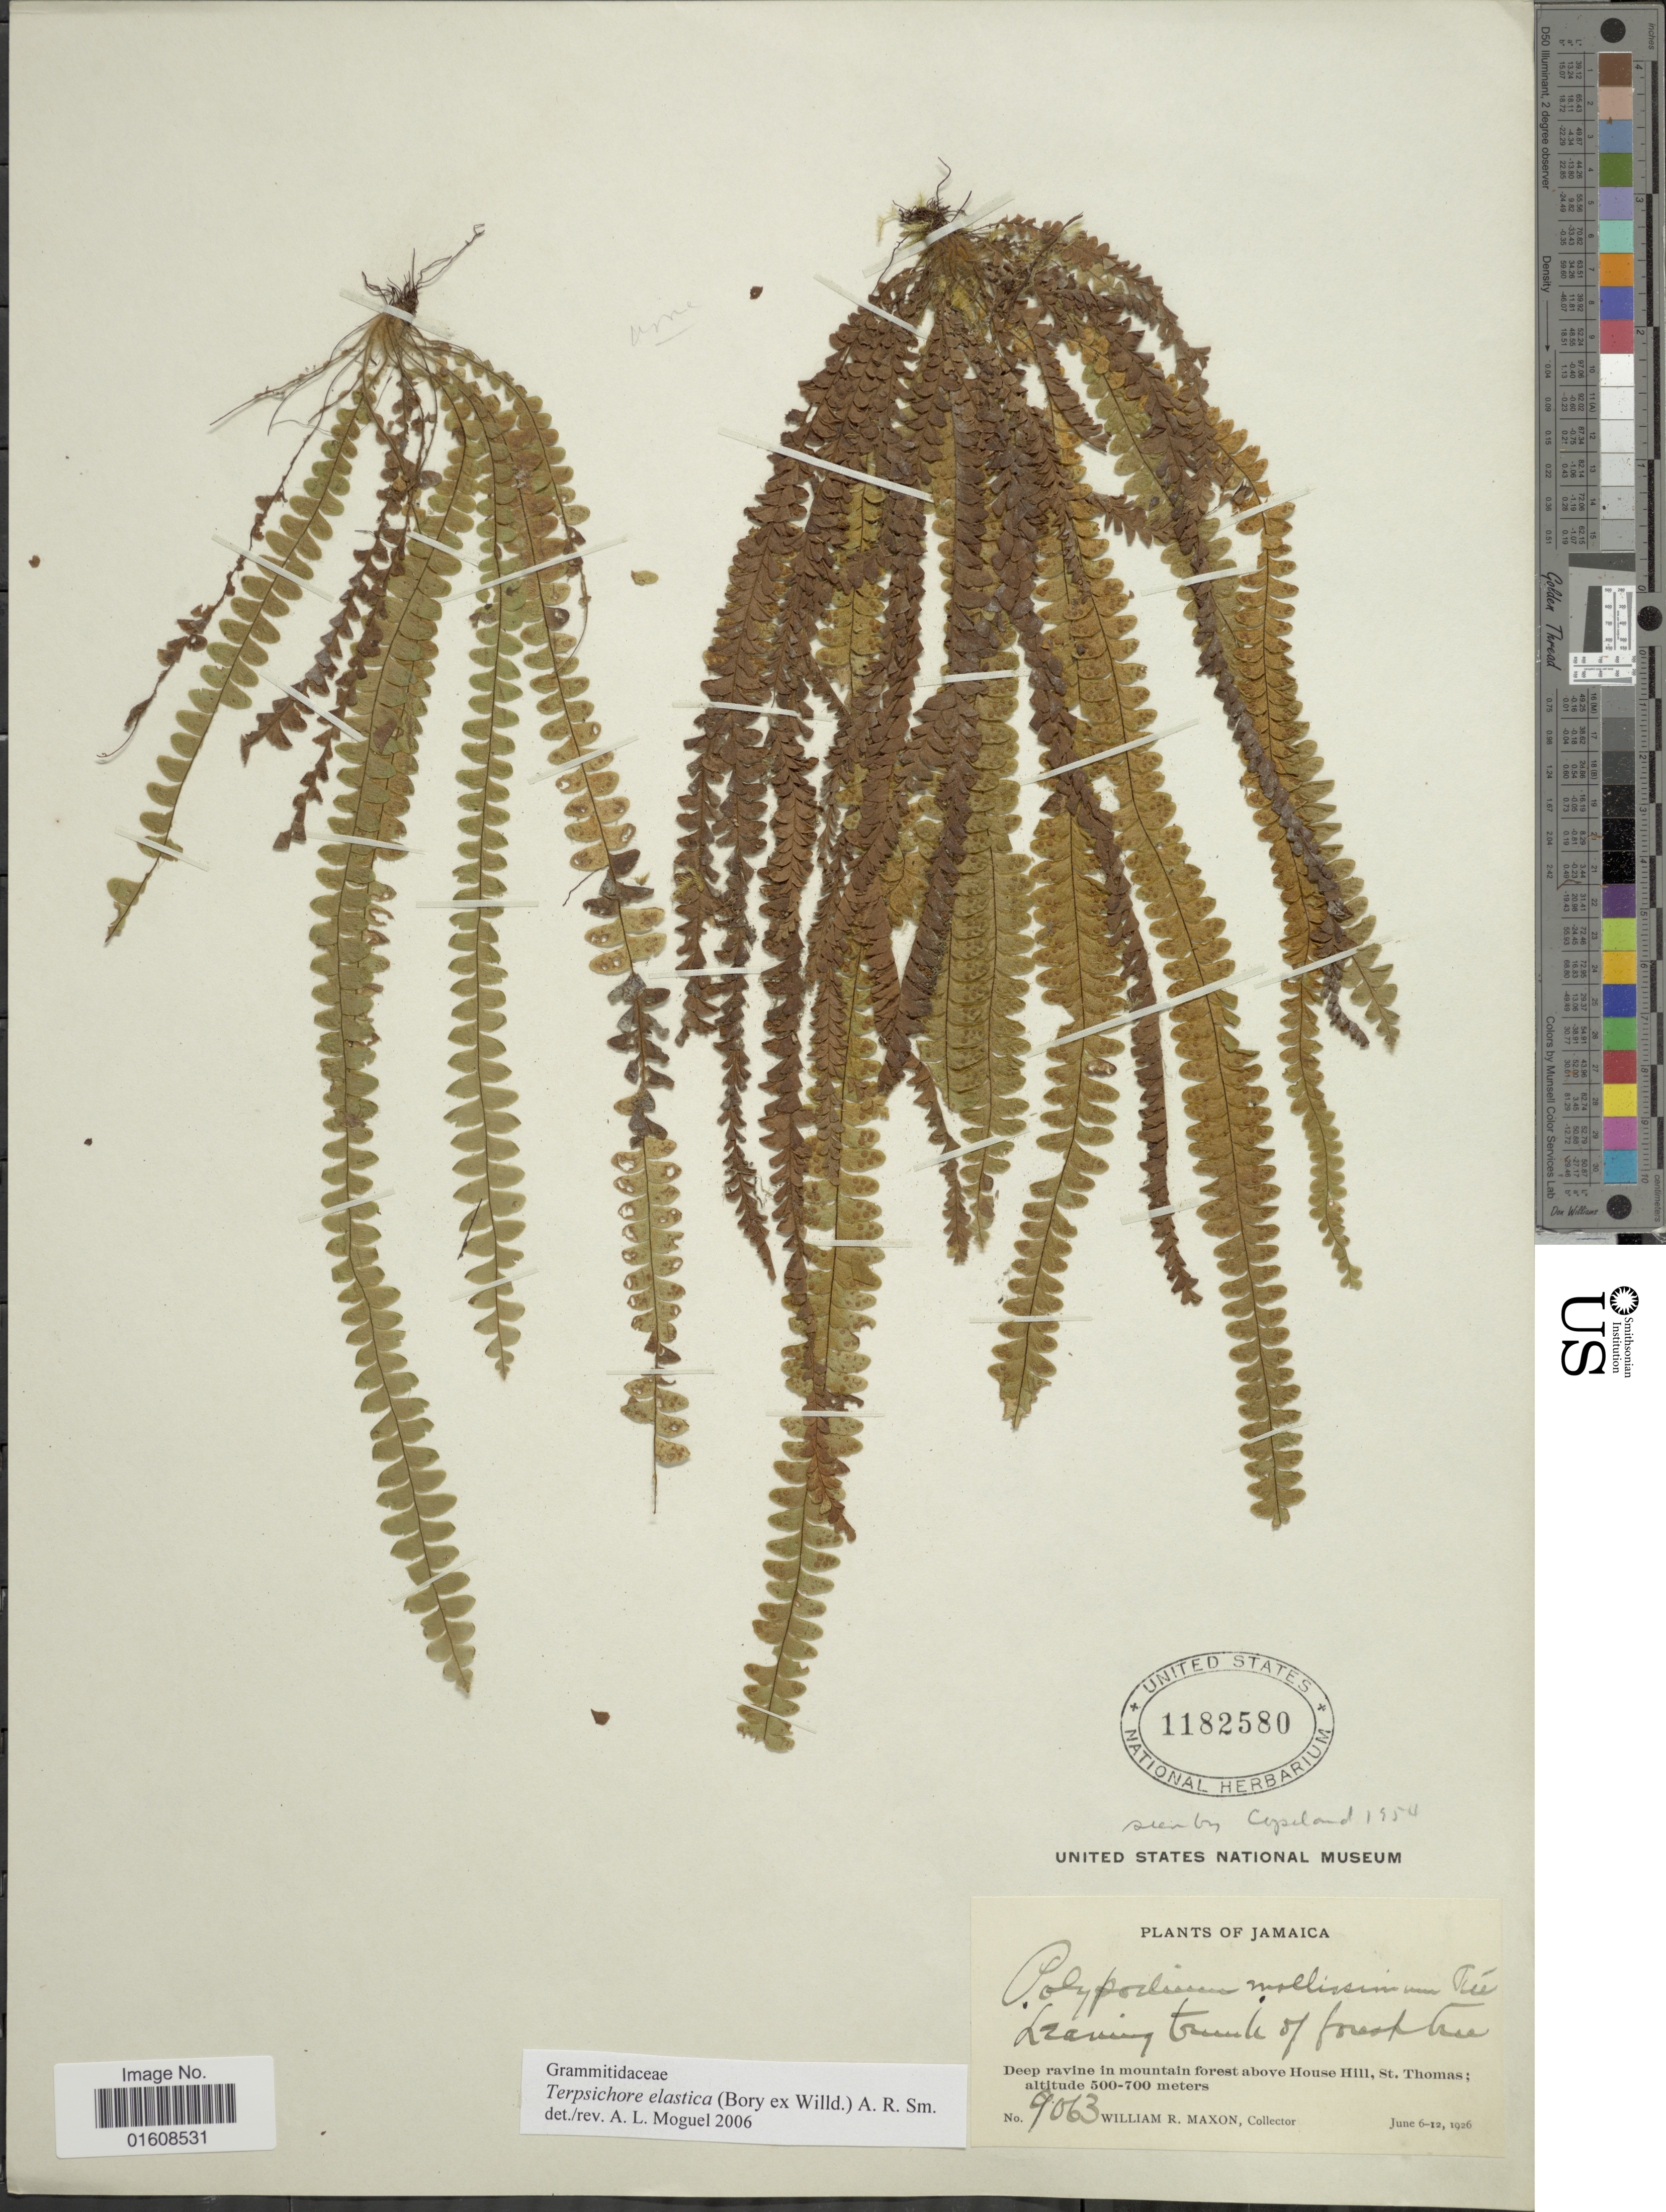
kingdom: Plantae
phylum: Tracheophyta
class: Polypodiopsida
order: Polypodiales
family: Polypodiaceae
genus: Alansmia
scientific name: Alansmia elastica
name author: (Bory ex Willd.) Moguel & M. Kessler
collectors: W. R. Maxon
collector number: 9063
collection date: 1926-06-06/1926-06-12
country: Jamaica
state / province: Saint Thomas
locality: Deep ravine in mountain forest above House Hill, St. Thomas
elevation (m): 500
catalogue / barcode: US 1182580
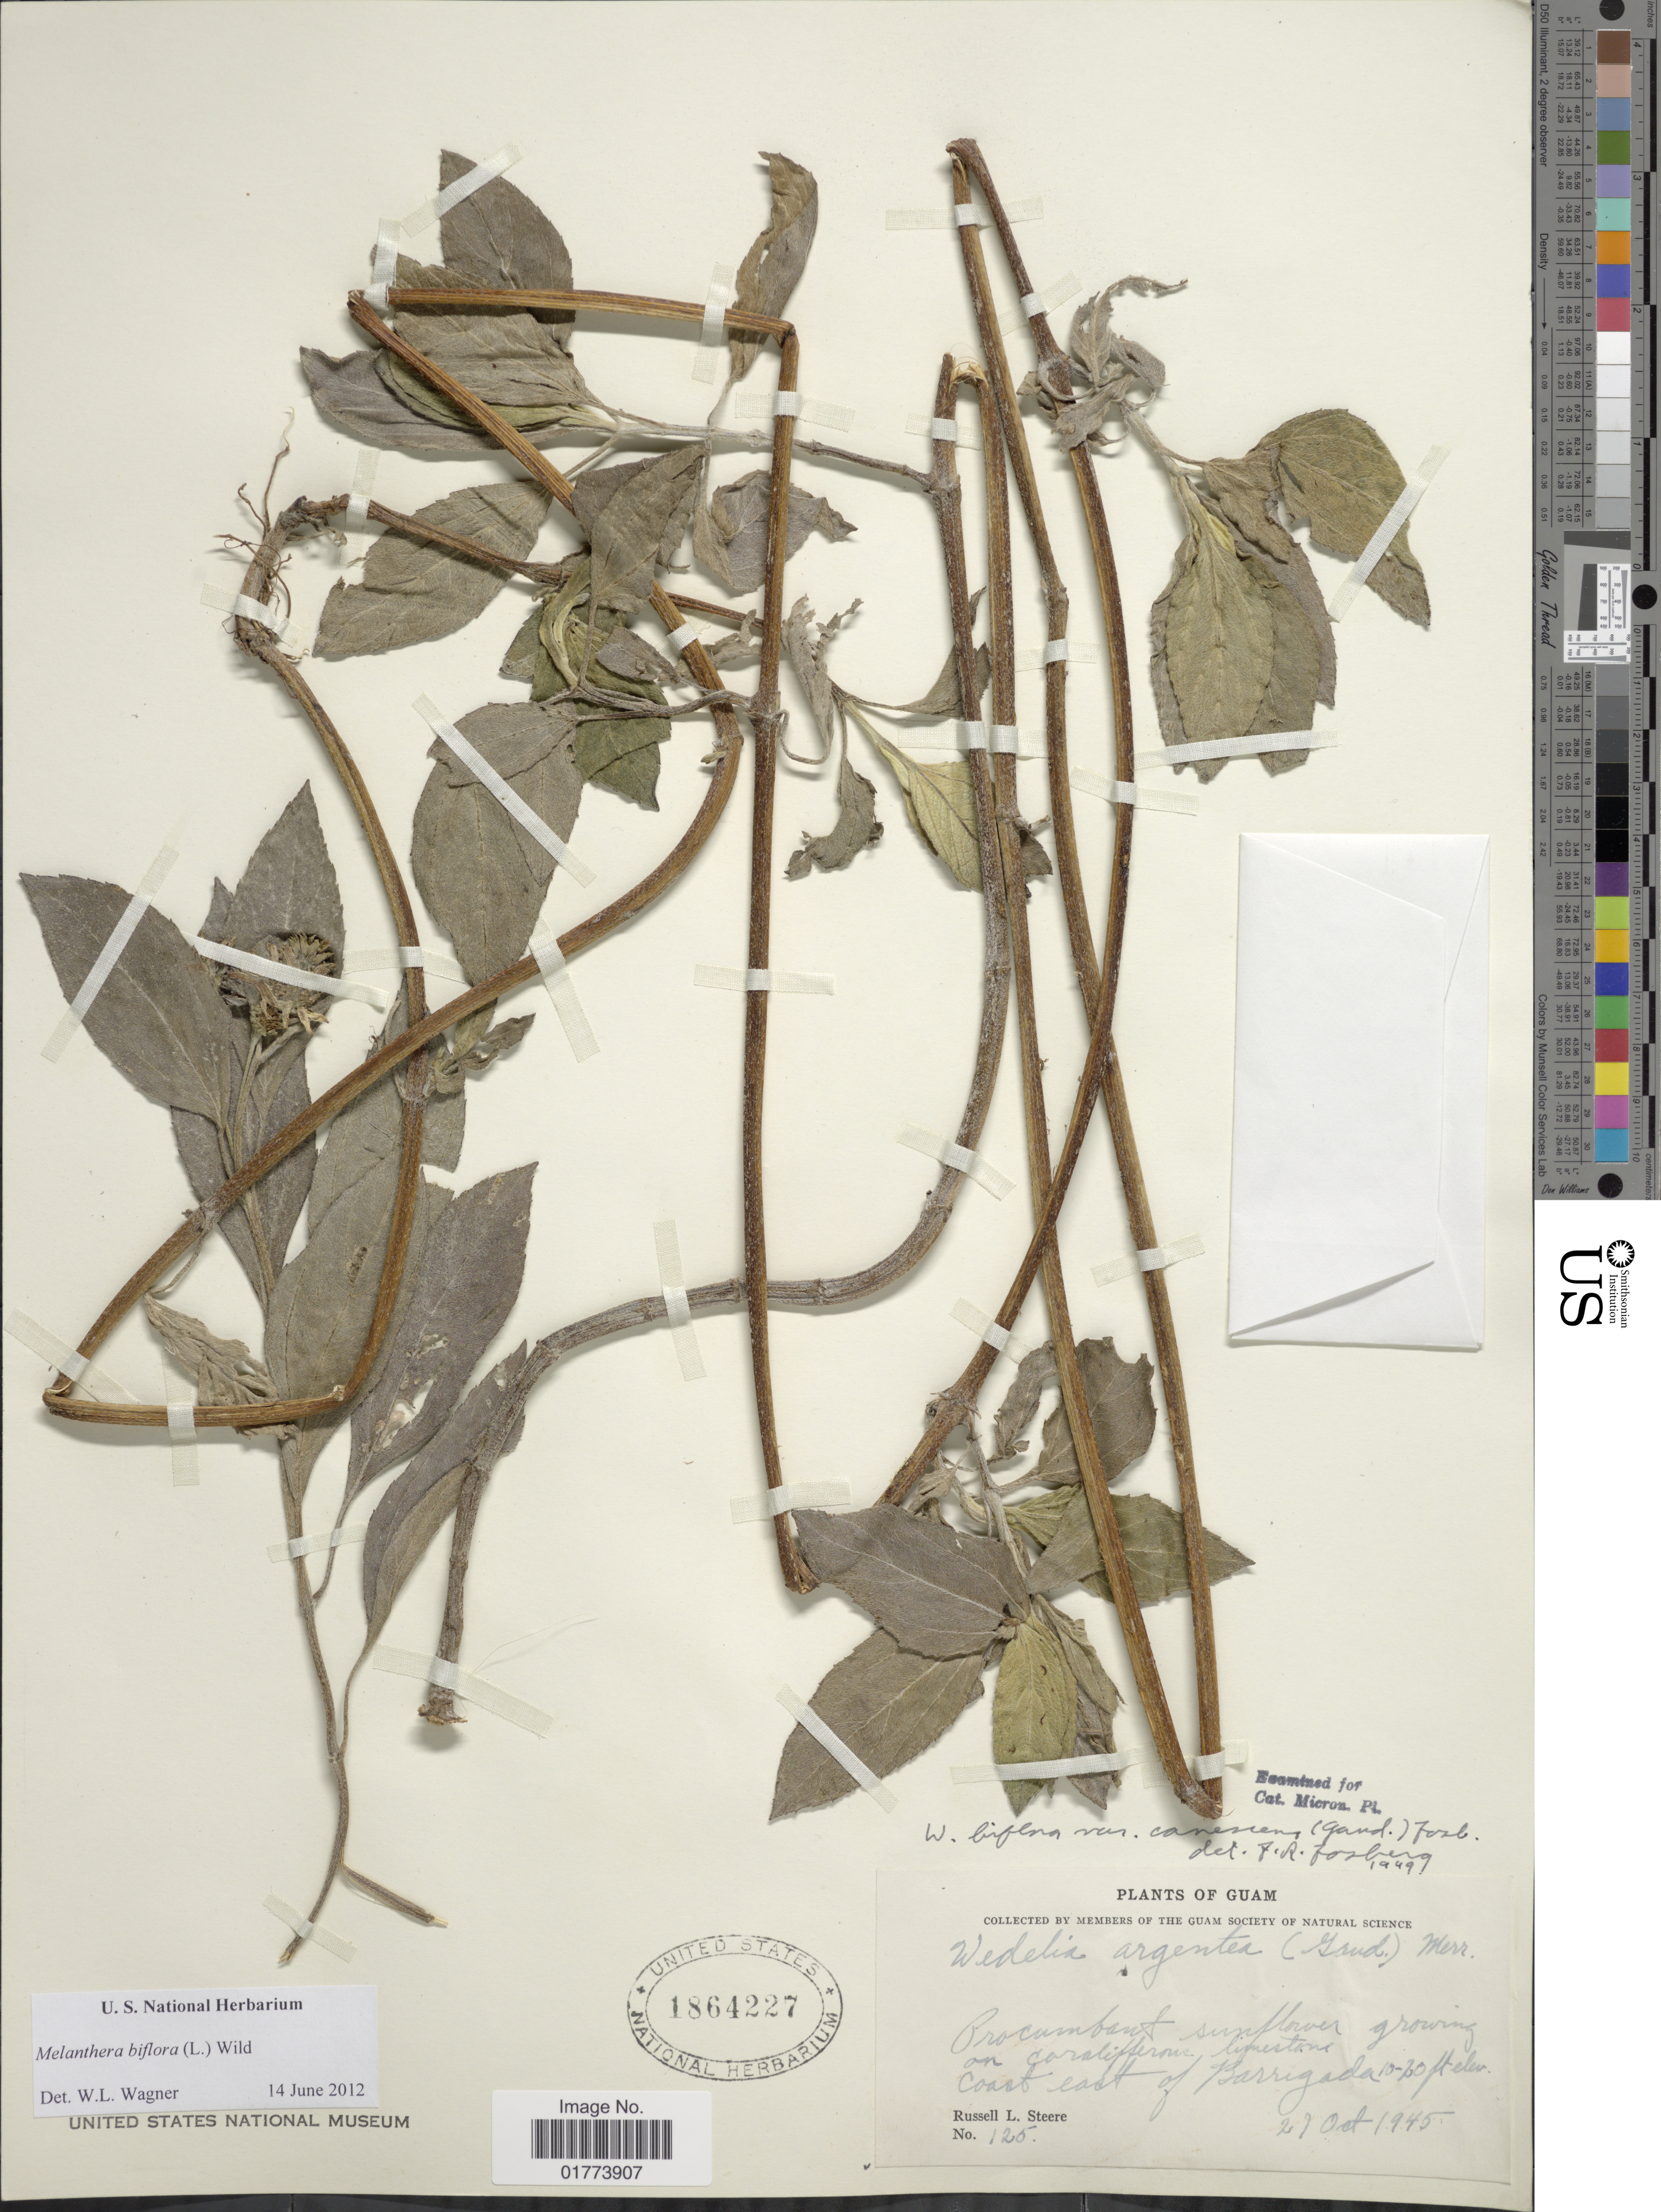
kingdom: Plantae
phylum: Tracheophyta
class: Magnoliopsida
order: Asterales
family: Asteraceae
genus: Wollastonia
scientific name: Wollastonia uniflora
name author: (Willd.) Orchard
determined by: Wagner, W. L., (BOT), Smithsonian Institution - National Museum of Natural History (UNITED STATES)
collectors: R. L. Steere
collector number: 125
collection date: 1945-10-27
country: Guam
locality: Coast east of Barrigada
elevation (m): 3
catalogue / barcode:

###

Please give back every line of the listing above word for word, leaving out the pictures.

» **RESULT OF THIS EXERCISE**
kingdom: Plantae
phylum: Tracheophyta
class: Polypodiopsida
order: Polypodiales
family: Polypodiaceae
genus: Alansmia
scientific name: Alansmia elastica
name author: (Bory ex Willd.) Moguel & M. Kessler
collectors: W. R. Maxon
collector number: 9063
collection date: 1926-06-06/1926-06-12
country: Jamaica
state / province: Saint Thomas
locality: Deep ravine in mountain forest above House Hill, St. Thomas
elevation (m): 500
catalogue / barcode: US 1182580
kingdom: Plantae
phylum: Tracheophyta
class: Magnoliopsida
order: Asterales
family: Asteraceae
genus: Wollastonia
scientific name: Wollastonia uniflora
name author: (Willd.) Orchard
determined by: Wagner, W. L., (BOT), Smithsonian Institution - National Museum of Natural History (UNITED STATES)
collectors: R. L. Steere
collector number: 125
collection date: 1945-10-27
country: Guam
locality: Coast east of Barrigada
elevation (m): 3
catalogue / barcode:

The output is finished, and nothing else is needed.